In terms of financial performance, 1998 was another good year for the Board
of Pension.
"It was an outstanding year, both in an absolute and relative basis,
relative to our peers," said F. Gale Whitson-Schmidt, chief financial
officer and treasurer.
The diversified investment fund was up 18.3 percent for the year, according
to David Zellner, the agency's director of investments.
Other funds also fared well. The domestic stock fund was up 23.8 percent;
the domestic bond fund was up 7.8 percent; the money market plus fund was up
6.0 percent; the balanced social values plus fund was up 23.2 percent; and
the international stock fund was up 14.8 percent.
The board has $11.4 billion in assets and liabilities, and $2.4 billion in
net assets. The net assets will drop to about $2 billion after the special
distribution, Whitson-Schmidt said.
Customer-service issues continue to be a challenge for the agency, and
another year of work lies ahead, Boigegrain said in an interview after the
meeting.
"We are in the middle of the transition period," she said. Companies in the
industry that undergo such changes usually take one and a half to two years,
and the board is in line with that, she said.
"We have cleaned up a lot of our backlog," she said, noting that the agency
has worked through 90 percent of it since last summer. However, some of the
thorniest problems remain, she said.
"We're going to be far from perfect for another year," Boigegrain said.
"This is a massive conversion. We're turning over every system in the
organization."
Input from conference officers and plan sponsors is critical now, she said.

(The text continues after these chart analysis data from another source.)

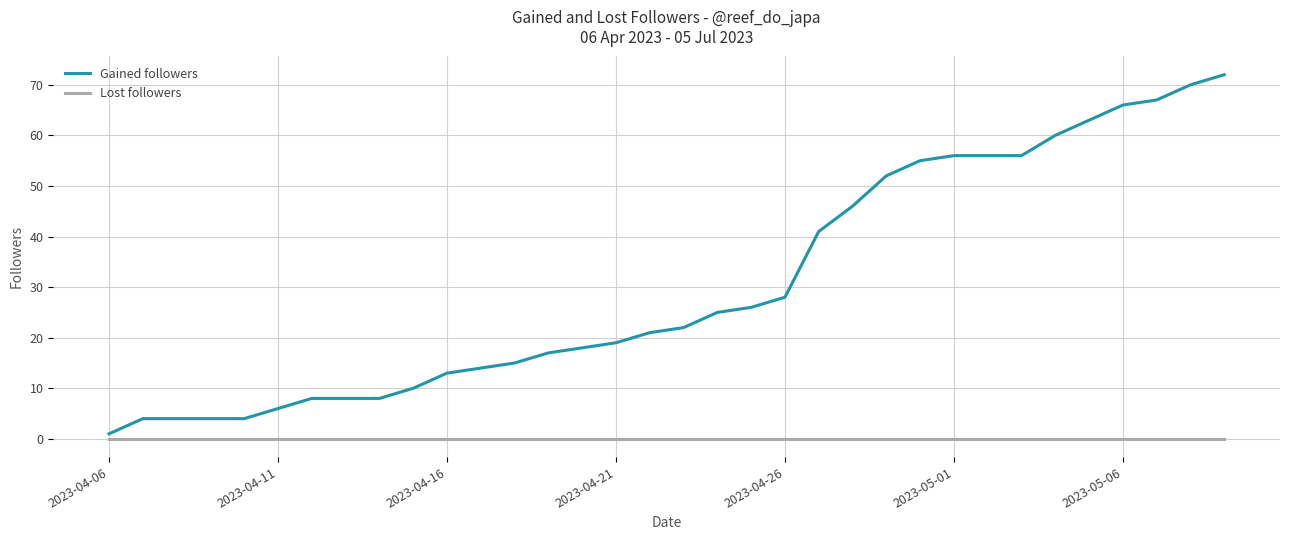

Which series has the widest spread of values?

Gained followers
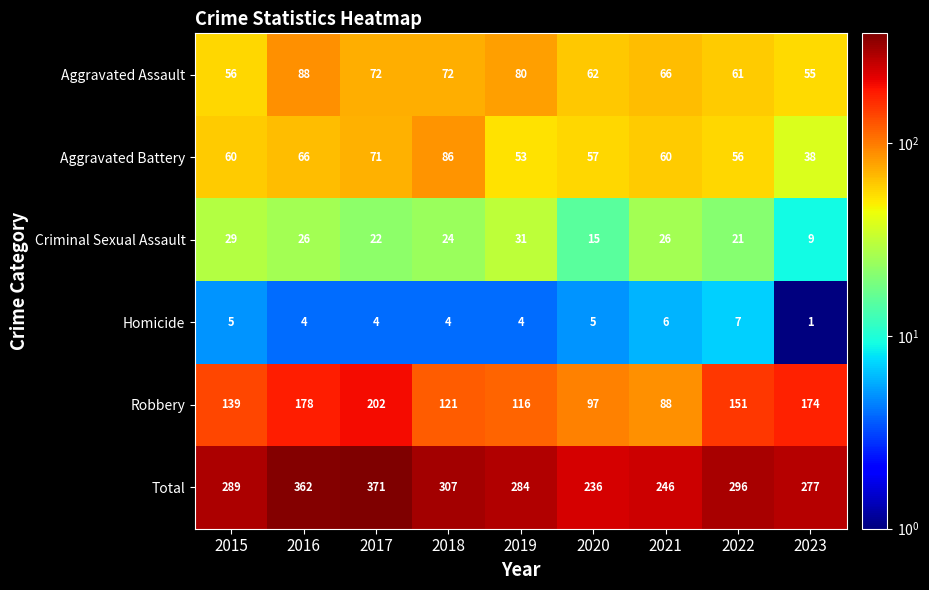

List the series in order of their peak value, highest first.

Total, Robbery, Aggravated Assault, Aggravated Battery, Criminal Sexual Assault, Homicide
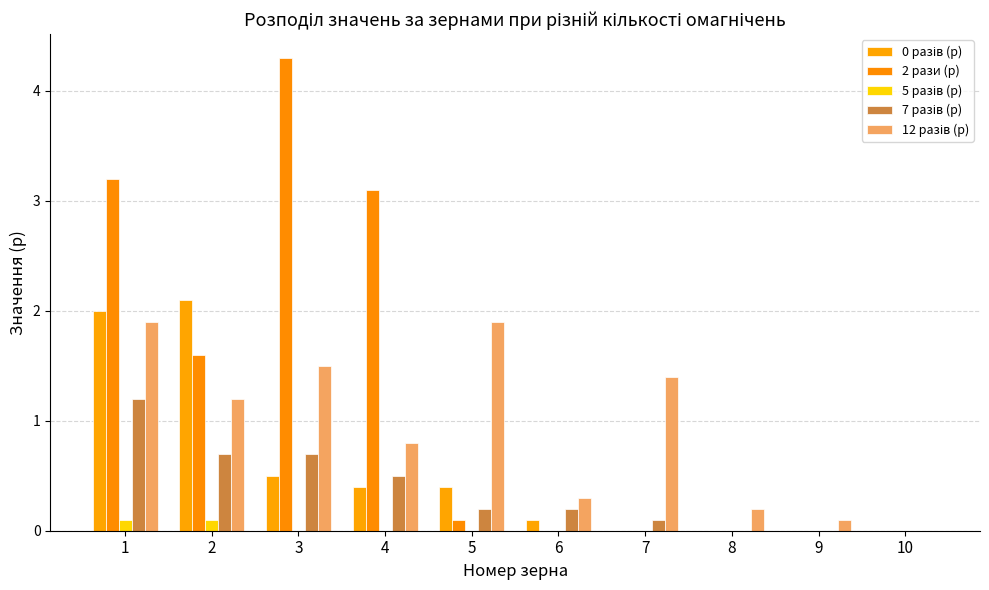

Which series changed the most between 3 and 8?

2 рази (р)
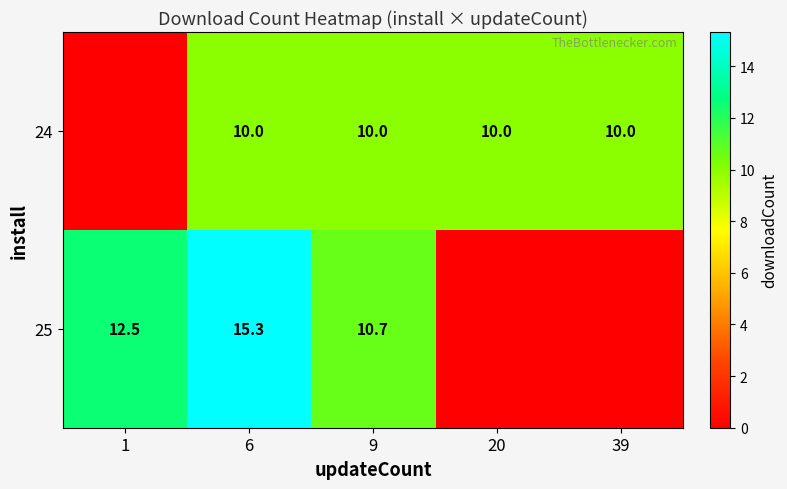

Rank the series at 9 from lowest to highest value.

24, 25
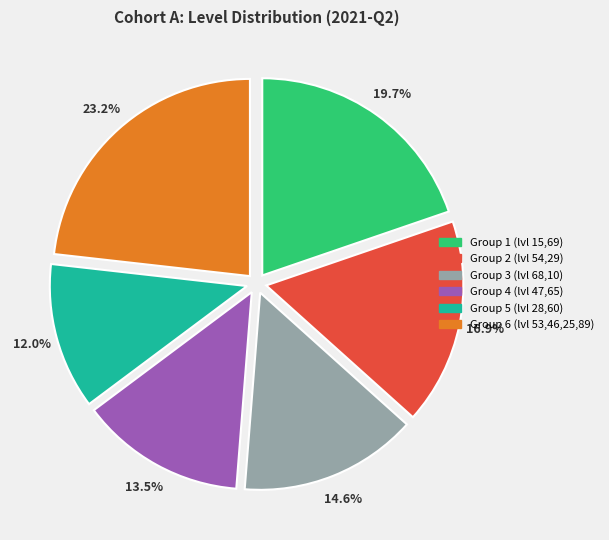

What is the largest slice in the pie chart?

Group 6 (lvl 53,46,25,89)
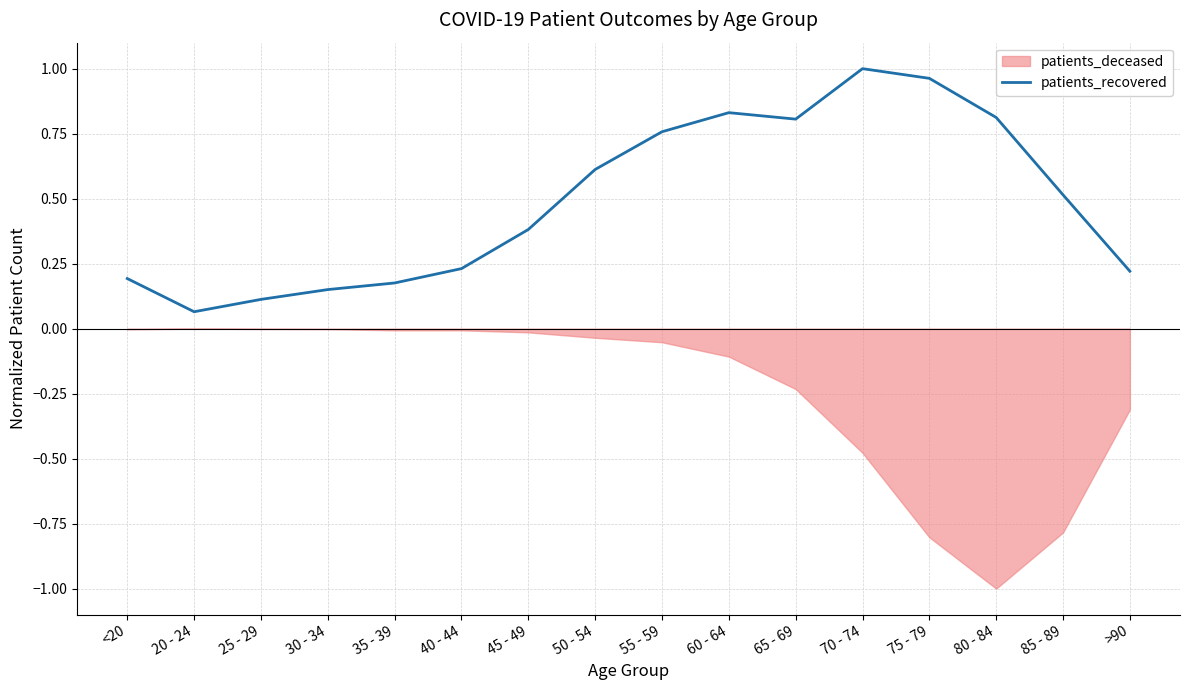

What is the difference between the maximum and second lowest values?

0.9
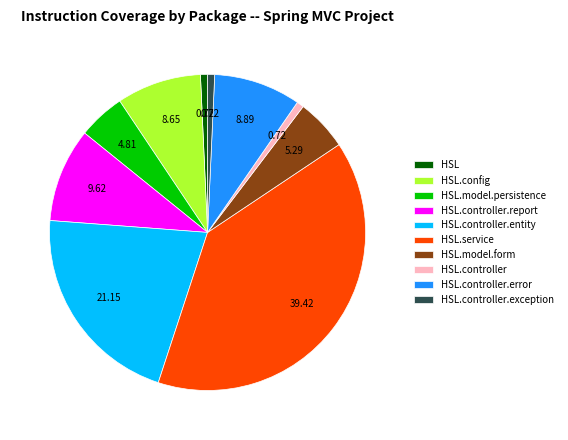

Is there a majority slice in this chart?

No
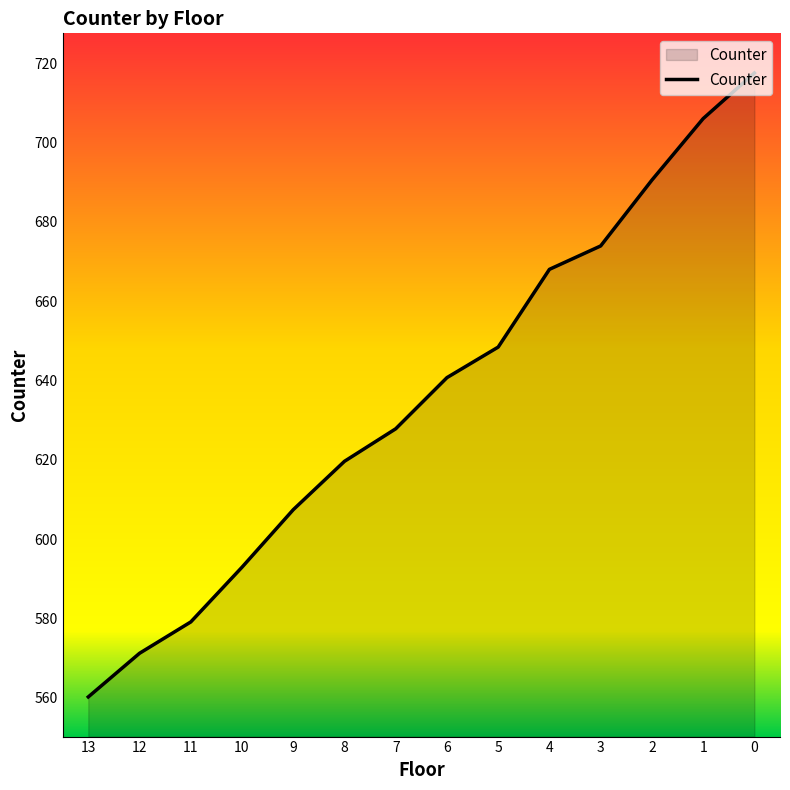

What is the difference between the maximum and second lowest values?

146.3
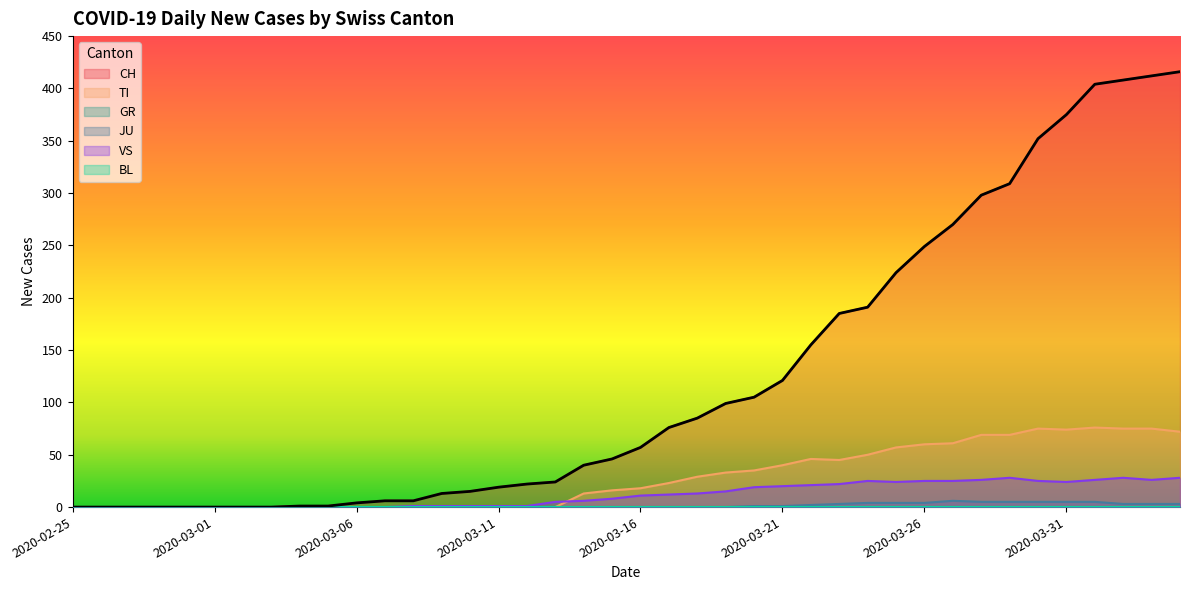

What is the label of the 30th point from the right?

2020-03-06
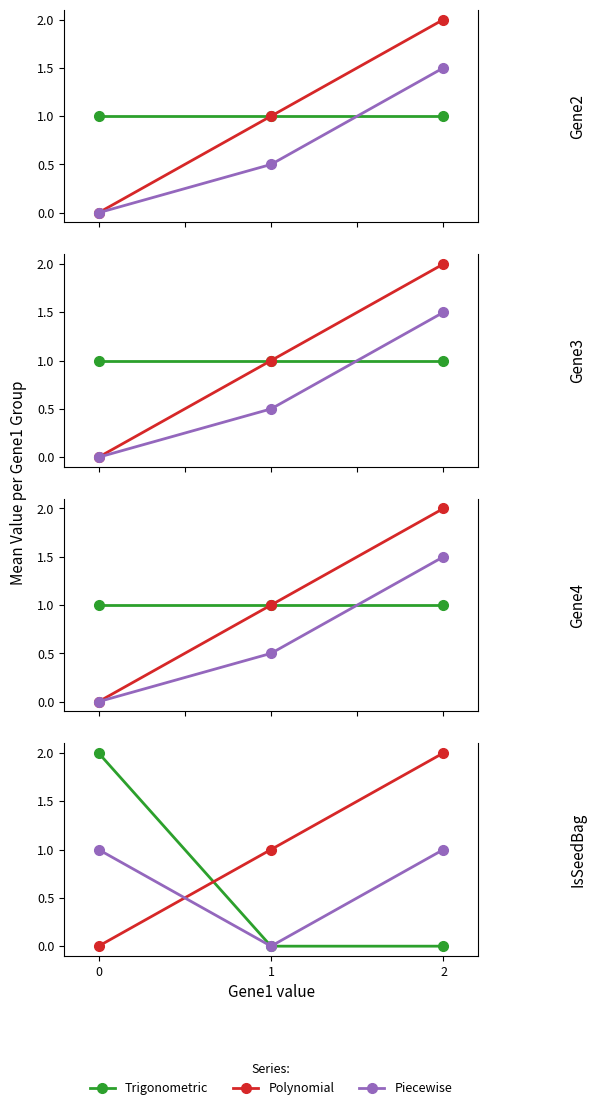

Which category has the highest value in the Polynomial series?

2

She met with conference benefits officers last August and again in October,
and many issues related to the problems were raised. "There was a lot of
pain; there was a lot of frustration," she said. The board has enacted
several changes in response to those meetings, including sending an
immediate fax to benefits officers if a bill is being delayed, she said.
Much of the board's meeting was focused on discussing the Benefits 2000
report, which will be presented next year to the denomination's top
legislative body, the General Conference. The report describes the church's
scope of coverage, the board's philosophy and mission, and the challenges
that lie ahead. It identifies the funding of retirees' medical coverage as
the "single most worrisome benefits issue" facing the denomination in the
next century.
"There is significant liability out there" for annual conferences with
regard to the retirees' health care costs, Boigegrain said after the
meeting. The board is trying to raise the consciousness of the denomination
that those costs are increasing and that a viable plan is needed for
addressing them.
Death and disability benefits were another key area of focus in the Benefits
2000 discussions.
In fine-tuning the report's introduction, directors agreed that pensions and
death and disability coverage should be listed as the mandatory benefits
administered by the agency. They decided to add a line describing health
coverage as an important benefit.
In other business, the board adopted several resolutions. Those included a
revision of its investment policy guidelines to clarify existing
restrictions on certain types of stocks. The new guidelines state that no
investments shall be made in companies that get 10 percent or more of their
gross revenues from tobacco, alcohol or gambling-related activities, or that
sell any product or service that is pornographic. The new guidelines also
spell out more clearly the board's policy about not investing in
military-related activities.
As an institutional investor, the Board of Pension wields considerable clout
with publicly traded companies. The corporate and fiduciary responsibility
committee received an update from staff on the agency's work with several of
those businesses, including Disney. Staff reported that the agency will
continue working with Disney on the company's fair labor practices. Members
of the committee also told staff to look into Disney's possible holdings
involving in adult entertainment, alcohol sales and the distribution of
products with violent content.
Both the board's investment committee and corporate and fiduciary
responsibility committee agreed not to invest in Chinese government debt
instruments, citing that country's human rights record.
The board's next meeting will be April 23-24 in Skokie, Ill.